Wikipedia describes the lyrics of the song as "The singer depicts a now one-sided romantic relationship about to end in soft but brutally honest terms."   I've never heard this song before a person brought me to it.  If that rings the bell with you, you and I might share something in common.
I Can't Make You Love Me  (Bonnie Raitt)
Turn down the lights, turn down the bed *
Turn down these voices inside my head
Lay down with me, tell me no lies
Just hold me close, don't patronize
Don't patronize me

Cause I can't make you love me if you don't
You can't make your heart feel something it won't
Here in the dark, in these final hours
I will lay down my heart, and I'll feel the power
But you won't, no you won't
Cause I can't make you love me if you don't

I'll close my eyes, then I won't see
The love you don't feel when you're holding me
Morning will come, and I'll do what's right
Just give me 'til then to give up this fight
And I will give up this fight

Cause I can't make you love me if you don't
You can't make your heart feel something it won't
Here in the dark, in these final hours
I will lay down my heart, and I'll feel the power
But you won't, no you won't
Cause I can't make you love me if you don't

部屋の灯りを落としたら
ベッドに入る準備して  *
頭の中で聞こえてる
声は聞かないようにする
寄り添って寝て欲しい
ウソなんか聞きたくないよ
ただしっかり抱きしめて
自分の方が上だからって
見下されるのはイヤなんだ

だってその気がないんなら
たとえどんなに頑張ったって
相手の気持ちは変えられない
好きになってはもらえない
たとえどんなに無理強いしても
心から
わかりたいって思わなきゃ
そんなのわかるわけないよ
暗闇の中でこうやって
最後の時間を過ごしてる
秘めた想いをひとつ残らず
ちゃんと相手に伝えられたら
きっと力が湧いてくるけど
でもそれは自分だけ
だってその気がないんなら
たとえどんなに頑張ったって
相手の気持ちは変えられない
好きになってはもらえないから

目を閉じて忘れるよ
こうやって
抱きしめられている時も
相手の気持ちはここにはなくて
同じ気持ちじゃないってことは
やがて朝がやって来る
そうしたら
やらなきゃいけないことをするけど
その時までは許して欲しい
そうすれば
もう諦められるから

だってその気がないんなら
たとえどんなに頑張ったって
相手の気持ちは変えられない
好きになってはもらえない
たとえどんなに無理強いしても
心から
わかりたいって思わなきゃ
そんなのわかるわけないよ
暗闇の中でこうやって
最後の時間を過ごしてる
秘めた想いをひとつ残らず
ちゃんと相手に伝えられたら
きっと力が湧いてくるけど
でもそれは自分だけ
だってその気がないんなら
たとえどんなに頑張ったって
相手の気持ちは変えられない
好きになってはもらえないから

(補足)
*turn down ・・・ (ベッドの枕元の部分を裏返して)すぐにベッドに入れるようにすること

(余談)

この曲を歌っているのはBonnie Raittという女性ですが,歌詞を見るとジェンダーを感じさせる箇所の存在しないgender freeの曲であることがわかります。したがって訳文も出来る限り性別を意識させないものにしました。

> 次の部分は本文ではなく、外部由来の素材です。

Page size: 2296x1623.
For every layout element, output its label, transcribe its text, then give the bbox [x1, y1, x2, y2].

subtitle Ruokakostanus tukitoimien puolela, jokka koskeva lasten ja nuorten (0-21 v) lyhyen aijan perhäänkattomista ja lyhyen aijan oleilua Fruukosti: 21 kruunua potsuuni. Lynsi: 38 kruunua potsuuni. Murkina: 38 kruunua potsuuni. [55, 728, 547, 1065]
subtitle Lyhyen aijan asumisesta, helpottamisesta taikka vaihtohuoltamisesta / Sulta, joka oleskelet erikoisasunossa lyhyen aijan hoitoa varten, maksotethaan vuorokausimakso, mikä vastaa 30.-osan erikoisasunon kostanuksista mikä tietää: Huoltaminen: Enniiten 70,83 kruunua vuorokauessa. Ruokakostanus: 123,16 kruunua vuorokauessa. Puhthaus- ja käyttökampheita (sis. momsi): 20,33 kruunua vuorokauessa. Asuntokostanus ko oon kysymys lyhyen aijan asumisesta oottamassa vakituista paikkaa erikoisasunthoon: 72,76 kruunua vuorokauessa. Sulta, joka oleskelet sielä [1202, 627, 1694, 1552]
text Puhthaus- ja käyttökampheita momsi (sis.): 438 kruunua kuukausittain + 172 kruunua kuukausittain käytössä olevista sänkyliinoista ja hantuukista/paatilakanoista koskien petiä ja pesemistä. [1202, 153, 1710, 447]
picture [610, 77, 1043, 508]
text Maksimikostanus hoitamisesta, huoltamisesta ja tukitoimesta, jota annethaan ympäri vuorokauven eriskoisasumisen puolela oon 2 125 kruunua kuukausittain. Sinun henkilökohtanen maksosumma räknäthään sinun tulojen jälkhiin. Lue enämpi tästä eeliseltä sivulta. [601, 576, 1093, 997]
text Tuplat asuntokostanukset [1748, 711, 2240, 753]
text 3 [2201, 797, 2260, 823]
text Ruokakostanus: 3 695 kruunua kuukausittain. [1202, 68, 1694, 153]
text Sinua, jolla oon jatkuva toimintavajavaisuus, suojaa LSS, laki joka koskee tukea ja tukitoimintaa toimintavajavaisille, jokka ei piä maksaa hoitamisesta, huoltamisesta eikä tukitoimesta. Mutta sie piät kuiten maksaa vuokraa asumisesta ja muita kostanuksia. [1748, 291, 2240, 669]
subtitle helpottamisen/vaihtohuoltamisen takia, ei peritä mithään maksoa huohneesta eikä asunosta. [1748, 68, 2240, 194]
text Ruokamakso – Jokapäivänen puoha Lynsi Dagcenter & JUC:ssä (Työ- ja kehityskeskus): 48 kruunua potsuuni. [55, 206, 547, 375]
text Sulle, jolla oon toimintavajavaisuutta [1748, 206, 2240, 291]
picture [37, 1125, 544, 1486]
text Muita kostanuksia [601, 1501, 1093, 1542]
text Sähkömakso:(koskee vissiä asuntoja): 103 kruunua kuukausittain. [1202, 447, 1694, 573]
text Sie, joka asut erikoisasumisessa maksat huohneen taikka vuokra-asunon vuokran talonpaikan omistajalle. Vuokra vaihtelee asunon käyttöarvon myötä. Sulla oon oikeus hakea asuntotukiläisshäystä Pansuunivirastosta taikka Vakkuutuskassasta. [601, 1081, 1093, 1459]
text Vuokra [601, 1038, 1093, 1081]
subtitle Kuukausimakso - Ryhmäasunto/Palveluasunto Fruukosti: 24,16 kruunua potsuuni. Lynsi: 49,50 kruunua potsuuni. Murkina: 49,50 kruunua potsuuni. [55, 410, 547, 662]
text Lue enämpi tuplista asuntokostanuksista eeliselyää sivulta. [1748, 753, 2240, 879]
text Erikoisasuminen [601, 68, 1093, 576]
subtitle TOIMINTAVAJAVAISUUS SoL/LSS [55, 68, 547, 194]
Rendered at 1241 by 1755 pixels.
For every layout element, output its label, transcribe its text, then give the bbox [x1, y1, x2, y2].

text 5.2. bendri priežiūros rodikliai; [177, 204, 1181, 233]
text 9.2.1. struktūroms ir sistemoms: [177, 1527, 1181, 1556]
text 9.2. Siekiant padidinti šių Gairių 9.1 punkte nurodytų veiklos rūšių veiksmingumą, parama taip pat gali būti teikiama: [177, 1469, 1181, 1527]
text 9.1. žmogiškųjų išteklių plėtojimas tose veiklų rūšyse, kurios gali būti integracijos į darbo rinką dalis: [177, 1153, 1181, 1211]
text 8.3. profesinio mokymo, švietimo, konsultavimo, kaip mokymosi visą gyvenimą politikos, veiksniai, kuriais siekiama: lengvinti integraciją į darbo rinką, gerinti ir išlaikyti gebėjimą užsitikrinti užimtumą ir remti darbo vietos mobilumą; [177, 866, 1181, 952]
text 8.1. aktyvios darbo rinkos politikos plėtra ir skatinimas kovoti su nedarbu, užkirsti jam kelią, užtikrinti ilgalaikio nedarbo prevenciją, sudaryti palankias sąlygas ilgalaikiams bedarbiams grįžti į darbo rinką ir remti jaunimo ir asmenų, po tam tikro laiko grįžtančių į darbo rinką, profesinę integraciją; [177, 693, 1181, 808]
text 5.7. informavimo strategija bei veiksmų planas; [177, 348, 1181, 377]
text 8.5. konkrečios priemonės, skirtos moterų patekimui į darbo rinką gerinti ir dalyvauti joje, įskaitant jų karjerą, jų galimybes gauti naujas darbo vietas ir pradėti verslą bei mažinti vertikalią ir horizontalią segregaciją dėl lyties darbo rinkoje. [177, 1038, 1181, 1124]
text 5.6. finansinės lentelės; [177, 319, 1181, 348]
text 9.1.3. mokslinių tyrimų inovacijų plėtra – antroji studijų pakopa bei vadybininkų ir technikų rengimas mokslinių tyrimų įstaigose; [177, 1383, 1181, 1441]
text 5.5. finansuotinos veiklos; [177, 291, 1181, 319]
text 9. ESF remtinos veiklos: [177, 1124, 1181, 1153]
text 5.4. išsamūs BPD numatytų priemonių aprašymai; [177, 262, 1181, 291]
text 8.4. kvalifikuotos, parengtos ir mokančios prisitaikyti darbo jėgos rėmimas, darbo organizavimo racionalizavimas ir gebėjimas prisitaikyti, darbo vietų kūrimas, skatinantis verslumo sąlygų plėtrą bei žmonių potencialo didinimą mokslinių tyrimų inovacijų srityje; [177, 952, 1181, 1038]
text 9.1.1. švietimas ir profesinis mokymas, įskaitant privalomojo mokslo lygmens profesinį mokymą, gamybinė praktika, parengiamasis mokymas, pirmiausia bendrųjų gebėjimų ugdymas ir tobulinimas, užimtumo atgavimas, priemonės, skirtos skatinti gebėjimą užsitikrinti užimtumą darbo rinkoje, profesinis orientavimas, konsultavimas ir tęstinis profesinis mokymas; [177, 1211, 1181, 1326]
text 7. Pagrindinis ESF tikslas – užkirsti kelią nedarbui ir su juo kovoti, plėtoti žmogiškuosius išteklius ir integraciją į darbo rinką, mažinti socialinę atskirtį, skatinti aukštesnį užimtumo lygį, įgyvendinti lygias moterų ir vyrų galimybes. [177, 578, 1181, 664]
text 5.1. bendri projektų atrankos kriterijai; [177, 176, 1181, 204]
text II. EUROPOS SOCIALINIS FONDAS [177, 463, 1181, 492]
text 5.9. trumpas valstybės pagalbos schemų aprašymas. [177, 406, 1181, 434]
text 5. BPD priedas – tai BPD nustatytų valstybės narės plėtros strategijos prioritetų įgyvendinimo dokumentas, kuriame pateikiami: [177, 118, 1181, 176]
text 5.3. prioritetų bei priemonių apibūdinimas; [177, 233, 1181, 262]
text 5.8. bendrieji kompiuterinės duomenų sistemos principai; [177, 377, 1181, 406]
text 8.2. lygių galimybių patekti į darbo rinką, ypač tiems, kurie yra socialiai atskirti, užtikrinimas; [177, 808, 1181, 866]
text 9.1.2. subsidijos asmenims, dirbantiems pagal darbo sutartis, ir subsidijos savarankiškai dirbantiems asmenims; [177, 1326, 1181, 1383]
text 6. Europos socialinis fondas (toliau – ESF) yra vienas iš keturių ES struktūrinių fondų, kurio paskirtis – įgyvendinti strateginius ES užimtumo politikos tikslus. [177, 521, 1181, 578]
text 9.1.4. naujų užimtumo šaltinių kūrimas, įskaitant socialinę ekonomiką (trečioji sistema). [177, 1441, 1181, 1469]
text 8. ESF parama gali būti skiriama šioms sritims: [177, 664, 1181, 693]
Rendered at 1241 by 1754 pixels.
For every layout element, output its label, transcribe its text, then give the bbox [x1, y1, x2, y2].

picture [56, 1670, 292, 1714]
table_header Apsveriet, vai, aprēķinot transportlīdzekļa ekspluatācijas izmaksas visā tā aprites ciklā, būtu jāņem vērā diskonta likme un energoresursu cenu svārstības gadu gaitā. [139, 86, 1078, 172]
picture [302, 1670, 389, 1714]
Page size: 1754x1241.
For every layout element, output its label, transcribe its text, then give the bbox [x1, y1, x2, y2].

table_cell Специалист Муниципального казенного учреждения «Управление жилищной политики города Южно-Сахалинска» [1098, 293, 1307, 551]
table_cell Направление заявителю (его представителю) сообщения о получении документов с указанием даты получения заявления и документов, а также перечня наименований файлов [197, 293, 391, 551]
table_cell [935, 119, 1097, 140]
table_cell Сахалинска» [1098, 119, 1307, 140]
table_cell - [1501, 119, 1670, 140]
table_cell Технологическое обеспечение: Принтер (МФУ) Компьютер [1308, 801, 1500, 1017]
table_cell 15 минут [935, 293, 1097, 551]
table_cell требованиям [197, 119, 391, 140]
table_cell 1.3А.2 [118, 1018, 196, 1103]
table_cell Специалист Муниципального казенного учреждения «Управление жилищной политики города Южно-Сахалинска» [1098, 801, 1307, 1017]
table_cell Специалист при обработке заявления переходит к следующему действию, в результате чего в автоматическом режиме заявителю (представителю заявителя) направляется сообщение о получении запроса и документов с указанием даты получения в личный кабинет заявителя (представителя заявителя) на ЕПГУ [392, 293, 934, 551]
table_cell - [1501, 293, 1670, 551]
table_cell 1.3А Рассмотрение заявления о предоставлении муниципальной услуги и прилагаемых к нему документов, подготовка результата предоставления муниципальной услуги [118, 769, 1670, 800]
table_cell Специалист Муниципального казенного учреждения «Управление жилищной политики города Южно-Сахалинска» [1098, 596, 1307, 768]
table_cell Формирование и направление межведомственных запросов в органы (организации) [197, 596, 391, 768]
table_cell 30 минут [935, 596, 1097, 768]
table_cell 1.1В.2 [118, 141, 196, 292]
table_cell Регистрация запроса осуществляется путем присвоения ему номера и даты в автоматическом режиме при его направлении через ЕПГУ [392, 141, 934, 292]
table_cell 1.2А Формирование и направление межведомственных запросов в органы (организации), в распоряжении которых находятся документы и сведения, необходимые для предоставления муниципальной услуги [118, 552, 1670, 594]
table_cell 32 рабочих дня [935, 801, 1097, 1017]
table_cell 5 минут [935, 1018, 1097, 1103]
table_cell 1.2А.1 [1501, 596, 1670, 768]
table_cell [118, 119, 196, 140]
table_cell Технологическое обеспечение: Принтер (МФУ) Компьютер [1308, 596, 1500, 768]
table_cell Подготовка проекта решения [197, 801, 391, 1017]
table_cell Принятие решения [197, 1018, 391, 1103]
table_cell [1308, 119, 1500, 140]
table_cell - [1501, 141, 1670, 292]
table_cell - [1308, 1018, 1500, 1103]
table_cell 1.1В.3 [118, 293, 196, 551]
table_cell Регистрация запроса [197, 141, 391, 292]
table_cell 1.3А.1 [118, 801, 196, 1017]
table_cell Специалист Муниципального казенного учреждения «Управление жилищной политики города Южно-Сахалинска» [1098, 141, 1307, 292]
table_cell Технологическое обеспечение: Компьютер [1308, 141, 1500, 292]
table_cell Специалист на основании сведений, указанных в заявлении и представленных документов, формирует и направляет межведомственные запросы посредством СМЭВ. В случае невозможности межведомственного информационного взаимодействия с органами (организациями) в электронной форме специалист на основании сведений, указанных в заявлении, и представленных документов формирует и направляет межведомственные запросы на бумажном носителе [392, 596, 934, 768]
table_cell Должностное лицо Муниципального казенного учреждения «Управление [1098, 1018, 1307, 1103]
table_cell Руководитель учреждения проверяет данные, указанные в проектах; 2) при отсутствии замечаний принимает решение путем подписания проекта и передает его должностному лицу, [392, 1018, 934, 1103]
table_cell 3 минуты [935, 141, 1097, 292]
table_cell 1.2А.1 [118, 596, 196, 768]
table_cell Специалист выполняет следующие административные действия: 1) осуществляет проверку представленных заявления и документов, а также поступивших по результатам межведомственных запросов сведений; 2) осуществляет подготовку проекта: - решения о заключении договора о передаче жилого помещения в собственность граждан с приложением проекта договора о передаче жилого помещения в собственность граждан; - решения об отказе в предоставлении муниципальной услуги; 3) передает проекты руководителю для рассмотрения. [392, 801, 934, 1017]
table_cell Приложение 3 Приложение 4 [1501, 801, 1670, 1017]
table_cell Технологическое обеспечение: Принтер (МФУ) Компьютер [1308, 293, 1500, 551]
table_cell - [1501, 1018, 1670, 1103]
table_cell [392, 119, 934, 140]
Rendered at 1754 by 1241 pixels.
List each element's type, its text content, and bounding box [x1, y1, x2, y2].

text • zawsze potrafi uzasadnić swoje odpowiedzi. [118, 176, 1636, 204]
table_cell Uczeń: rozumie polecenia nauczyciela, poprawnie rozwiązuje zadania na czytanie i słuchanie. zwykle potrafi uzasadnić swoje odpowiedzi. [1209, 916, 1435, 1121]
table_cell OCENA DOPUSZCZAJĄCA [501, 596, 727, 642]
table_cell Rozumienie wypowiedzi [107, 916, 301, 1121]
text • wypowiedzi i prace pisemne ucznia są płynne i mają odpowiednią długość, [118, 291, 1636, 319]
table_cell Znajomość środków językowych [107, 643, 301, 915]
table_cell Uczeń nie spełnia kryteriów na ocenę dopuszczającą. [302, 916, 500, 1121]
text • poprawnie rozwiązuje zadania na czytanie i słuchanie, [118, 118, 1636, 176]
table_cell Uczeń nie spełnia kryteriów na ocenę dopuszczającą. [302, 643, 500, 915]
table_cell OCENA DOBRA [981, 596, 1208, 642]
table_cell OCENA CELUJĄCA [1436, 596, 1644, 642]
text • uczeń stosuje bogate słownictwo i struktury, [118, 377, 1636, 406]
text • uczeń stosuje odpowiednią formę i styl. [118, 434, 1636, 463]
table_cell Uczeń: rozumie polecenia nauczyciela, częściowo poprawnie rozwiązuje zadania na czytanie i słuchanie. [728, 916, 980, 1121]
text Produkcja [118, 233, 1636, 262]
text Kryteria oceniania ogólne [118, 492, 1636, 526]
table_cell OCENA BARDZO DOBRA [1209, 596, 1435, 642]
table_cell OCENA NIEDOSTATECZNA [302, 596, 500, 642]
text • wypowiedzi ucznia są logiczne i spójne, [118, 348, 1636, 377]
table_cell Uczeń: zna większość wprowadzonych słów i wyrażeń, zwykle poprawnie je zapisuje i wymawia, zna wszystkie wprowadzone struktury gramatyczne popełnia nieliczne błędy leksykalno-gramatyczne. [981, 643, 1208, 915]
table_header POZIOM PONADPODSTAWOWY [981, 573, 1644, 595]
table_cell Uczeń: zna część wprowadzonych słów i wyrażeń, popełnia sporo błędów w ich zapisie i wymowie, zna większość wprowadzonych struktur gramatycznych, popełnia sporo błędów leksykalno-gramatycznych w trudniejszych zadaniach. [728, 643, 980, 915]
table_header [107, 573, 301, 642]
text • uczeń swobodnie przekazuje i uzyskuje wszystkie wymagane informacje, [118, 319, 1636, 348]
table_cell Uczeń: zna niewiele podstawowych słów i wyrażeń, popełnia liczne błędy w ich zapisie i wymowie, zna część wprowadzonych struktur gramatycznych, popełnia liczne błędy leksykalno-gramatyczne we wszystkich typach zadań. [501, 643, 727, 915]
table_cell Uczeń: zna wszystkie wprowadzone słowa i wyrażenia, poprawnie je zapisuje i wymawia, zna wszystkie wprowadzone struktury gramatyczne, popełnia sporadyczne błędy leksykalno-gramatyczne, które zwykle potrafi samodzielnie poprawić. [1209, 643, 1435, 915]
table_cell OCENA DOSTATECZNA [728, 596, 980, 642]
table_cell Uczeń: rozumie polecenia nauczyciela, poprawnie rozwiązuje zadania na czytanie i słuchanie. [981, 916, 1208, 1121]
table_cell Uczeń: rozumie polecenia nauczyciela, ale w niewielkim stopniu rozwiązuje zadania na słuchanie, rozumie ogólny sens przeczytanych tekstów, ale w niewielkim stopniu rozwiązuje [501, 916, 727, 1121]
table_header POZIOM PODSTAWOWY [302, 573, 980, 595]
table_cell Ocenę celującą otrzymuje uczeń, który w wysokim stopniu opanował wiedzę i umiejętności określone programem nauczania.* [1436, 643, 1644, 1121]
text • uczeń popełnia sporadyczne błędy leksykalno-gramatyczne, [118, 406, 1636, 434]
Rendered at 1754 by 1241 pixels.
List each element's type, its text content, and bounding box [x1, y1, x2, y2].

それはともかく「報われない想い」を嘆く曲は世の中に数えきれないほどありますし,かなりの確率で聞き手の共感を得ることができますが,逆に相手の立場から「迷惑なんだよね,実際」という曲には滅多にお目にかかりません。

もっとも仮にそういう曲を作ろうとすると「笑い」の方にもっていかない限り聞き手の反感を買うことになりかねないので,前者に比べハードルが高いことは間違いありませんが,この圧倒的な不均衡を見ていると,芸術を芸術たらしめているのは最終的には「嘆き」なのではないかと思えてきます。

したがって仮に世の中があらゆる意味で「平等」で「平和」になり,ひとりひとりが人生に心から満足してしまったら,芸術は消滅してしまうのかもしれません。

最後に一応念のために付け加えておきますが,リード文で述べた「ある共通点」はロマンティックなものではありませんから。